[Collection entries]
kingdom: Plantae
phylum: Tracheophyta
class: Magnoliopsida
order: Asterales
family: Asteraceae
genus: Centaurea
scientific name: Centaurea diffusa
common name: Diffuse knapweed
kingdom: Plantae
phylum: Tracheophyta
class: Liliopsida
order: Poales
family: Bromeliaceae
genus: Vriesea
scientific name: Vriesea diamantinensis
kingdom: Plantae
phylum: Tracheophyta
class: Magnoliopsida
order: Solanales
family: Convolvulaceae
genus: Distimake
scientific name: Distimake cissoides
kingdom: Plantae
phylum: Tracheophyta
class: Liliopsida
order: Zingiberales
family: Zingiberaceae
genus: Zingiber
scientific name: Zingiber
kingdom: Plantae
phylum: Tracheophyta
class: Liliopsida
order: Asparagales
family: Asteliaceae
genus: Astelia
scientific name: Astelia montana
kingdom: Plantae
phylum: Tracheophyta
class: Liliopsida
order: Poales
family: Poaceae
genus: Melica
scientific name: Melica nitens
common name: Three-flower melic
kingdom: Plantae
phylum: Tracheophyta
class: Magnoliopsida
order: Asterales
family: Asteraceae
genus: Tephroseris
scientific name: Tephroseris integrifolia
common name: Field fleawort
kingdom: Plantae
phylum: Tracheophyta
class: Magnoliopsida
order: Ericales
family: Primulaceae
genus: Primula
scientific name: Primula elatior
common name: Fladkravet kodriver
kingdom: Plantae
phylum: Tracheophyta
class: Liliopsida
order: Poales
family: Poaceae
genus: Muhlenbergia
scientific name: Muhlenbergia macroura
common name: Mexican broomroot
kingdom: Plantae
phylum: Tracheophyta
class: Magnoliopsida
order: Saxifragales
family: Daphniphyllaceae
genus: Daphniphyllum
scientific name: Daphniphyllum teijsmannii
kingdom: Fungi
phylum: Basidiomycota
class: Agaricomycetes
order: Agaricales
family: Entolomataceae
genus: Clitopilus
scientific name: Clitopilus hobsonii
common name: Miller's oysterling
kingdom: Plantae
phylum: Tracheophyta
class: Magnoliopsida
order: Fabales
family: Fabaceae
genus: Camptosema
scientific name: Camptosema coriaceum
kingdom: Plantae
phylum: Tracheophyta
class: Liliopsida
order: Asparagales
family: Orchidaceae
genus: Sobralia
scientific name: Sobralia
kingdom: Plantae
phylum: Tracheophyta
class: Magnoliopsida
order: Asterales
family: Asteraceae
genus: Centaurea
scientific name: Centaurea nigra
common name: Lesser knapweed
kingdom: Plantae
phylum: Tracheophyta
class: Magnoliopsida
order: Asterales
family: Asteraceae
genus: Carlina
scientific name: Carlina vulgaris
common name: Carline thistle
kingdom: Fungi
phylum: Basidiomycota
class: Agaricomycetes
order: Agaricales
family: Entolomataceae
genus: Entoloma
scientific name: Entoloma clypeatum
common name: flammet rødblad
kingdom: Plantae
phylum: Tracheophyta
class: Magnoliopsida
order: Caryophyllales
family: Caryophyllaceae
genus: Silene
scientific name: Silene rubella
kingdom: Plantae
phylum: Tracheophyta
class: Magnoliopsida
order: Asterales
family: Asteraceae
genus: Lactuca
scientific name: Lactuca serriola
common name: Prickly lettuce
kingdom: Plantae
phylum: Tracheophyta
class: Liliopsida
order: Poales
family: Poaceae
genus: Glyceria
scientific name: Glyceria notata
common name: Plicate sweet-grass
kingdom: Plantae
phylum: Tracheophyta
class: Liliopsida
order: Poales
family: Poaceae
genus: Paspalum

* Job
Replace "common name" with "vernacular name" wherever it occurs in the rows above. Reproduce every line in full and leave everything else as it is.

* Problem solution
kingdom: Plantae
phylum: Tracheophyta
class: Magnoliopsida
order: Asterales
family: Asteraceae
genus: Centaurea
scientific name: Centaurea diffusa
vernacular name: Diffuse knapweed
kingdom: Plantae
phylum: Tracheophyta
class: Liliopsida
order: Poales
family: Bromeliaceae
genus: Vriesea
scientific name: Vriesea diamantinensis
kingdom: Plantae
phylum: Tracheophyta
class: Magnoliopsida
order: Solanales
family: Convolvulaceae
genus: Distimake
scientific name: Distimake cissoides
kingdom: Plantae
phylum: Tracheophyta
class: Liliopsida
order: Zingiberales
family: Zingiberaceae
genus: Zingiber
scientific name: Zingiber
kingdom: Plantae
phylum: Tracheophyta
class: Liliopsida
order: Asparagales
family: Asteliaceae
genus: Astelia
scientific name: Astelia montana
kingdom: Plantae
phylum: Tracheophyta
class: Liliopsida
order: Poales
family: Poaceae
genus: Melica
scientific name: Melica nitens
vernacular name: Three-flower melic
kingdom: Plantae
phylum: Tracheophyta
class: Magnoliopsida
order: Asterales
family: Asteraceae
genus: Tephroseris
scientific name: Tephroseris integrifolia
vernacular name: Field fleawort
kingdom: Plantae
phylum: Tracheophyta
class: Magnoliopsida
order: Ericales
family: Primulaceae
genus: Primula
scientific name: Primula elatior
vernacular name: Fladkravet kodriver
kingdom: Plantae
phylum: Tracheophyta
class: Liliopsida
order: Poales
family: Poaceae
genus: Muhlenbergia
scientific name: Muhlenbergia macroura
vernacular name: Mexican broomroot
kingdom: Plantae
phylum: Tracheophyta
class: Magnoliopsida
order: Saxifragales
family: Daphniphyllaceae
genus: Daphniphyllum
scientific name: Daphniphyllum teijsmannii
kingdom: Fungi
phylum: Basidiomycota
class: Agaricomycetes
order: Agaricales
family: Entolomataceae
genus: Clitopilus
scientific name: Clitopilus hobsonii
vernacular name: Miller's oysterling
kingdom: Plantae
phylum: Tracheophyta
class: Magnoliopsida
order: Fabales
family: Fabaceae
genus: Camptosema
scientific name: Camptosema coriaceum
kingdom: Plantae
phylum: Tracheophyta
class: Liliopsida
order: Asparagales
family: Orchidaceae
genus: Sobralia
scientific name: Sobralia
kingdom: Plantae
phylum: Tracheophyta
class: Magnoliopsida
order: Asterales
family: Asteraceae
genus: Centaurea
scientific name: Centaurea nigra
vernacular name: Lesser knapweed
kingdom: Plantae
phylum: Tracheophyta
class: Magnoliopsida
order: Asterales
family: Asteraceae
genus: Carlina
scientific name: Carlina vulgaris
vernacular name: Carline thistle
kingdom: Fungi
phylum: Basidiomycota
class: Agaricomycetes
order: Agaricales
family: Entolomataceae
genus: Entoloma
scientific name: Entoloma clypeatum
vernacular name: flammet rødblad
kingdom: Plantae
phylum: Tracheophyta
class: Magnoliopsida
order: Caryophyllales
family: Caryophyllaceae
genus: Silene
scientific name: Silene rubella
kingdom: Plantae
phylum: Tracheophyta
class: Magnoliopsida
order: Asterales
family: Asteraceae
genus: Lactuca
scientific name: Lactuca serriola
vernacular name: Prickly lettuce
kingdom: Plantae
phylum: Tracheophyta
class: Liliopsida
order: Poales
family: Poaceae
genus: Glyceria
scientific name: Glyceria notata
vernacular name: Plicate sweet-grass
kingdom: Plantae
phylum: Tracheophyta
class: Liliopsida
order: Poales
family: Poaceae
genus: Paspalum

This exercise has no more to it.